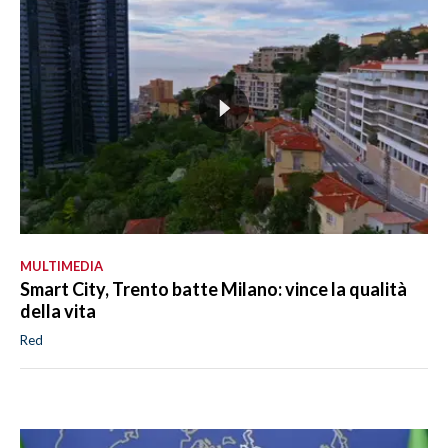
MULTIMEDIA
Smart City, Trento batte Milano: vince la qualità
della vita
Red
====================
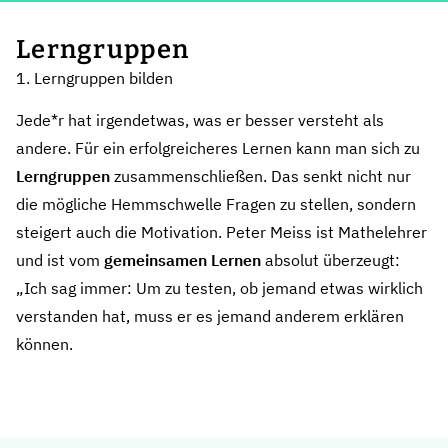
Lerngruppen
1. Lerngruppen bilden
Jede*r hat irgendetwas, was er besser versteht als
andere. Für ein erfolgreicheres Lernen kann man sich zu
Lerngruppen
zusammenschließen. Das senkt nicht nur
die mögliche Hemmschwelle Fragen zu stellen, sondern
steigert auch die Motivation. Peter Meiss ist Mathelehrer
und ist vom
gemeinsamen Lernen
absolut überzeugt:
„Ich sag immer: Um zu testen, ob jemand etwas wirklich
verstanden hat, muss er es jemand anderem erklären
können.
====================
Filter on the word "jemand": copy each matching line from the entries above.

„Ich sag immer: Um zu testen, ob jemand etwas wirklich
verstanden hat, muss er es jemand anderem erklären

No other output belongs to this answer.